In My Hero Academia assistiamo inoltre alla lotta tra due unicità molto particolari: la prima è quella del temibile e malvagio All For One, dotato di un potere capace di rubare le unicità altrui e farle proprie, la seconda è invece chiamata One for All; essa non nasce con il suo possessore e nemmeno rimane per sempre a chi la possiede, ma deve essere necessariamente passata, come un testimone, ad un successore che dovrà farla crescere e sviluppare secondo le sue capacità personali. Detentore di One for All è All Might, l’eroe numero uno.[3]
Ma All Might, muscoloso e sorridente davanti ai riflettori, nasconde un segreto: egli può mantenere questa forma soltanto per poche ore prima di trasformarsi in un uomo magro e malato. All Might troverà proprio in Midoriya il suo erede e nuovo detentore di One For All.
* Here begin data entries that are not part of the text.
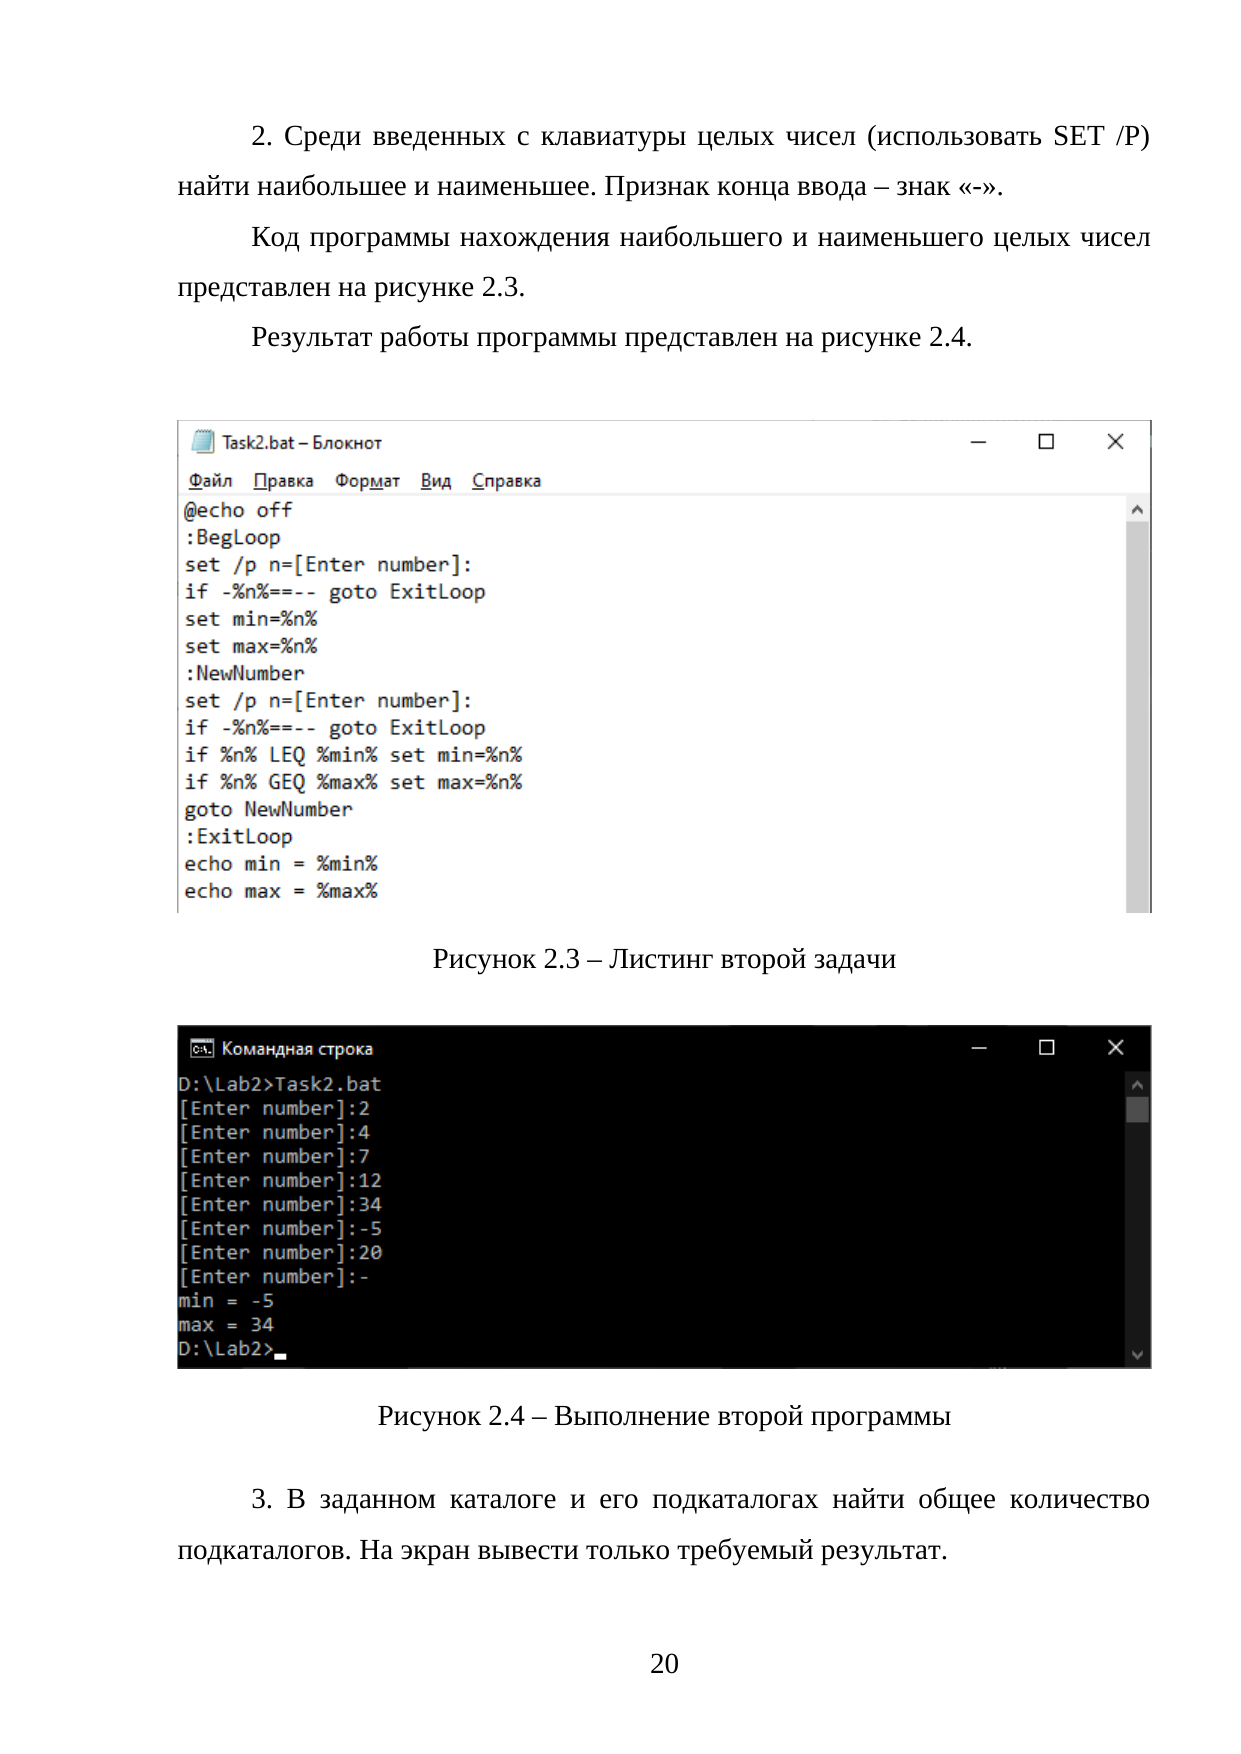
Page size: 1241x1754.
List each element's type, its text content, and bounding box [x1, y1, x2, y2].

text Код программы нахождения наибольшего и наименьшего целых чисел представлен на рисунке 2.3. [177, 219, 1152, 303]
text Рисунок 2.4 – Выполнение второй программы [177, 1398, 1152, 1431]
text 2. Среди введенных с клавиатуры целых чисел (использовать SET /P) найти наибольшее и наименьшее. Признак конца ввода – знак «-». [177, 118, 1152, 202]
text Результат работы программы представлен на рисунке 2.4. [177, 319, 1152, 353]
picture [177, 420, 1152, 913]
picture [177, 1025, 1152, 1369]
list 3. В заданном каталоге и его подкаталогах найти общее количество подкаталогов. На экран вывести только требуемый результат. [177, 1481, 1152, 1565]
text Рисунок 2.3 – Листинг второй задачи [177, 942, 1152, 975]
Ma il passaggio di consegna del potere non è immediato e nemmeno facile: Midoriya dovrà dare tutto se stesso e superarsi continuamente per comprendere come far crescere dentro di se il potere donatogli da All Might.
Sotto questo aspetto My Hero Academia mette in scena il rapporto maestro e allievo (ma anche padre e figlio), in un modo che non solo commuove ma che supera per intensità quello che spesso ci viene offerto nel sopra citato universo Marvel e in altre produzioni famose.[4] Nell’opera di Horikoshi non è centrale il conflitto tra adulti e adolescenti ma bensì la bellezza e la fatica di una reciprocità, quella tra maestro e allievo appunto, che viene costruita passo passo senza facili scorciatoie, distacchi repentini o ribellioni adolescenziali.
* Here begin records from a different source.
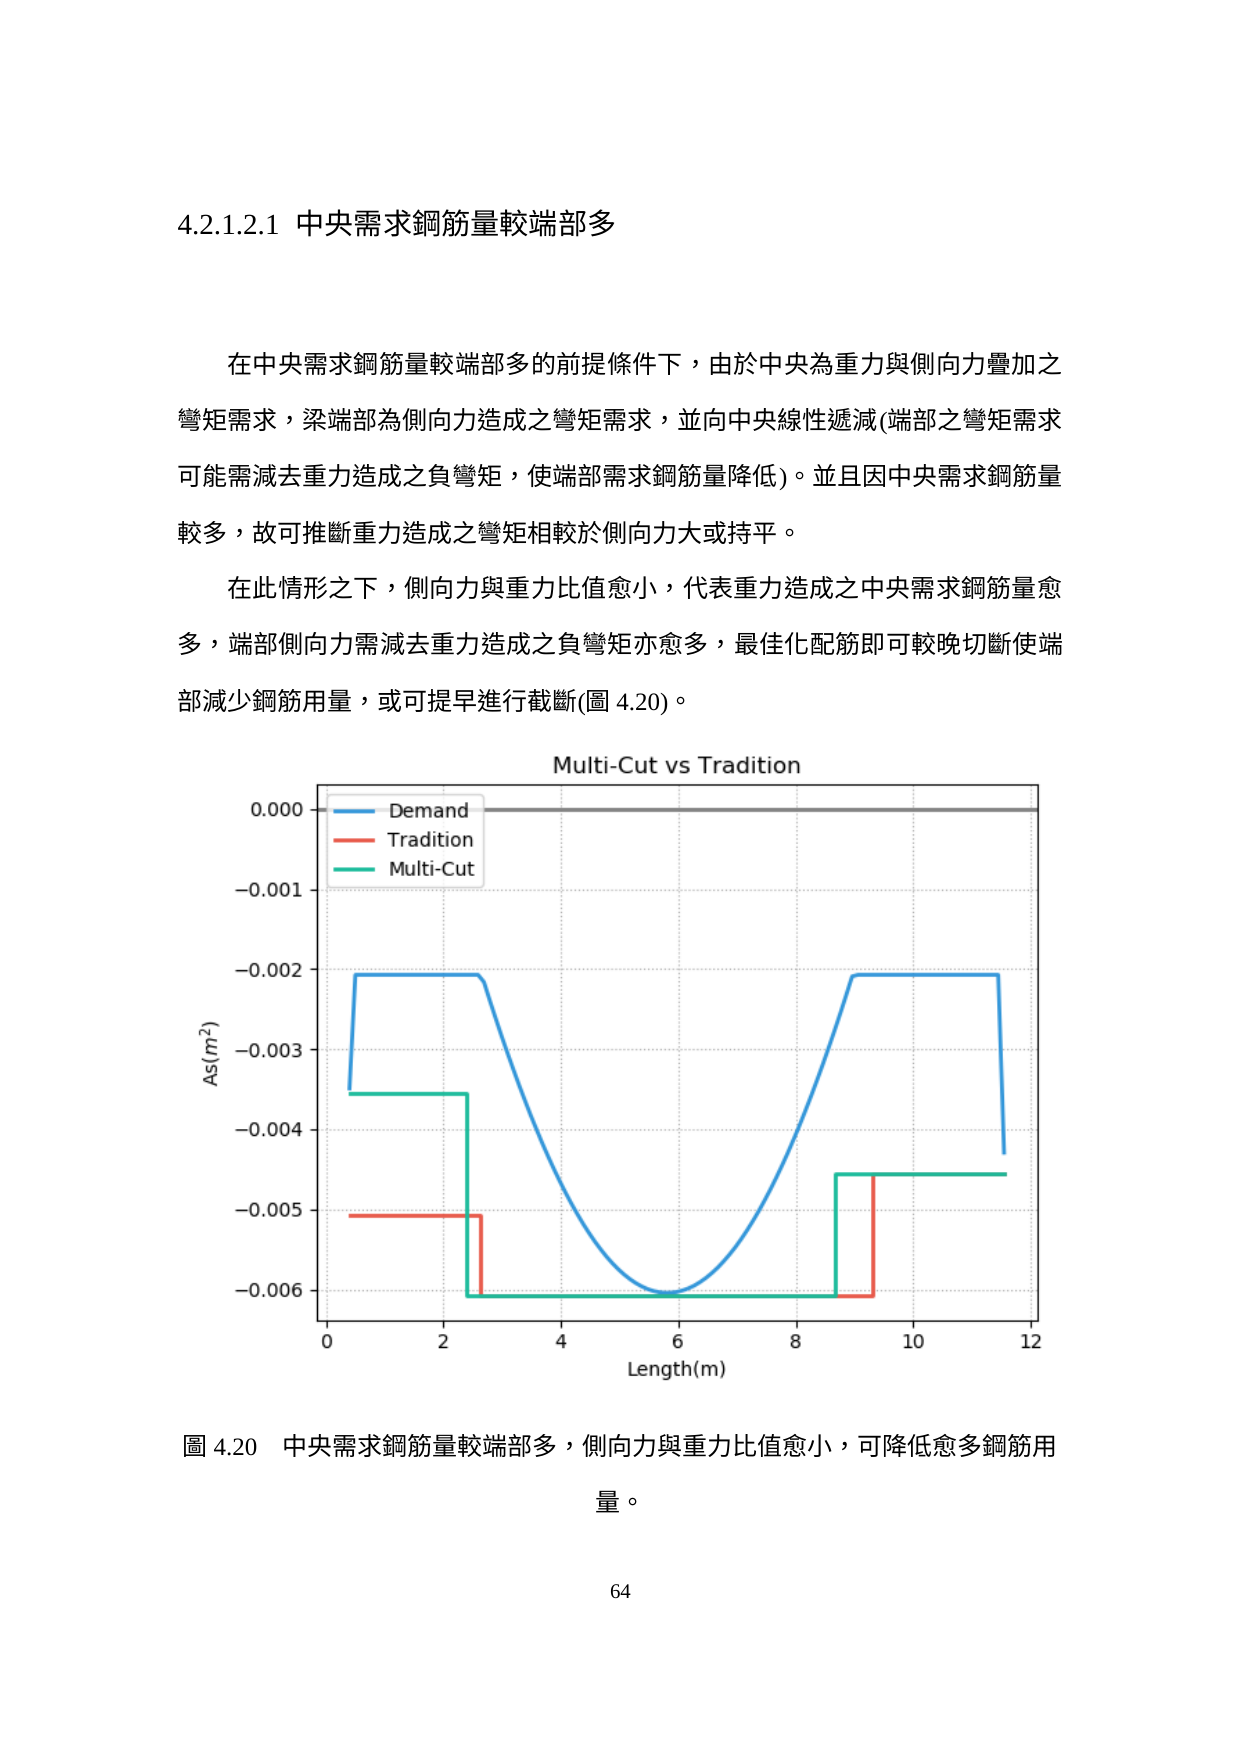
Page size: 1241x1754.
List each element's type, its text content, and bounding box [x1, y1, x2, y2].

subtitle 中央需求鋼筋量較端部多 [177, 184, 1063, 259]
text 在此情形之下，側向力與重力比值愈小，代表重力造成之中央需求鋼筋量愈多，端部側向力需減去重力造成之負彎矩亦愈多，最佳化配筋即可較晚切斷使端部減少鋼筋用量，或可提早進行截斷(圖 4.4)。 [177, 568, 1063, 718]
picture [177, 736, 1063, 1401]
text 圖 4.4 中央需求鋼筋量較端部多，側向力與重力比值愈小，可降低愈多鋼筋用量。 [177, 1426, 1063, 1519]
text 在中央需求鋼筋量較端部多的前提條件下，由於中央為重力與側向力疊加之彎矩需求，梁端部為側向力造成之彎矩需求，並向中央線性遞減(端部之彎矩需求可能需減去重力造成之負彎矩，使端部需求鋼筋量降低)。並且因中央需求鋼筋量較多，故可推斷重力造成之彎矩相較於側向力大或持平。 [177, 344, 1063, 550]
Frutto di una sensibilità tutta nipponica, la figura di All Might rimane centrale nell’opera di Horikoshi e affascina per la sua disponibilità nel lasciarsi sorprendere positivamente dalle risorse messe in campo da Midoriya e da chi come lui ha deciso di intraprendere la strada dell’eroe. Il più grande insegnamento dei maestri – e dello stesso All Might – è quello di offrire la possibilità ai propri allievi di liberarsi dall’idea stessa che ci facciamo di loro, evitando così di trasformare l’ammirazione in un modello, in un vincolo che inibisce lo sviluppo delle loro unicità. Siamo curiosi di sapere come la storia di Midoriya si svilupperà; per adesso ci accontentiamo di un’opera che intrattiene e diverte ma che soprattutto ci invita guardare al rapporto tra adulti e ragazzi con ottimismo e speranza.
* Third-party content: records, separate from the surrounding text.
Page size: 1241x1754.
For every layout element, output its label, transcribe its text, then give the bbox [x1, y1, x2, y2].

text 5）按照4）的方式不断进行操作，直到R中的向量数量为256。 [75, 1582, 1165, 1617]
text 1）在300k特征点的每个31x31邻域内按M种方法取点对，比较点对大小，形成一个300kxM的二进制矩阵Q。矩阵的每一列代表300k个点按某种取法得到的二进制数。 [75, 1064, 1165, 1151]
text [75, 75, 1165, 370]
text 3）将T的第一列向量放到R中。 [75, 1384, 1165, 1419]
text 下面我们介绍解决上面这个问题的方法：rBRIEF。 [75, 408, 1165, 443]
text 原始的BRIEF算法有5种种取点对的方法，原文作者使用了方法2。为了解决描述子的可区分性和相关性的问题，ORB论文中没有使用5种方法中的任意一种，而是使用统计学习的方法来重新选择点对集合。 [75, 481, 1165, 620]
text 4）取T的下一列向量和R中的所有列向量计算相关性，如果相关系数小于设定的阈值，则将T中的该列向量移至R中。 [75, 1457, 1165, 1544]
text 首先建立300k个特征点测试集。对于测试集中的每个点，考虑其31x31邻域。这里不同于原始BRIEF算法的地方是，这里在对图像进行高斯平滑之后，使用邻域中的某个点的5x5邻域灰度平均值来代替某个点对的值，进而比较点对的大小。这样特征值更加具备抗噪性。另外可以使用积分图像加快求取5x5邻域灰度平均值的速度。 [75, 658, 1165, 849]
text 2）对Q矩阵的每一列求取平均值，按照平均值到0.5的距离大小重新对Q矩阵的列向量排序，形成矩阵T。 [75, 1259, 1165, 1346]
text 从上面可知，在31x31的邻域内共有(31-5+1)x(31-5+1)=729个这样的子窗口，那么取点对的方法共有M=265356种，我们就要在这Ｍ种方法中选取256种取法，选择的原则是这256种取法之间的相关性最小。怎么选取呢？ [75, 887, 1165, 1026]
[1] Vedi articolo Avengers: infinity war su SettimanaNews.
[2] Il film è uscito nelle sale giapponesi il 3 agosto 2018, mentre, negli Stati Uniti, il 25 settembre. Il titolo uscirà inoltre in Inghilterra a dicembre, in Francia e Germania verso febbraio 2019. In Italia l’uscita è prevista invece per marzo 2019.
[3] Il design atipico e grottesco di All Might, eroe non più giovane e chiara parodia di Capitan America, ha destato numerose perplessità anche tra i collaboratori dello stesso Horikoshi, che proprio grazie a queste reazioni ha deciso di non cambiare la fisionomia del personaggio.
[4] Vedi Star Wars episodio VIII su SettimanaNews.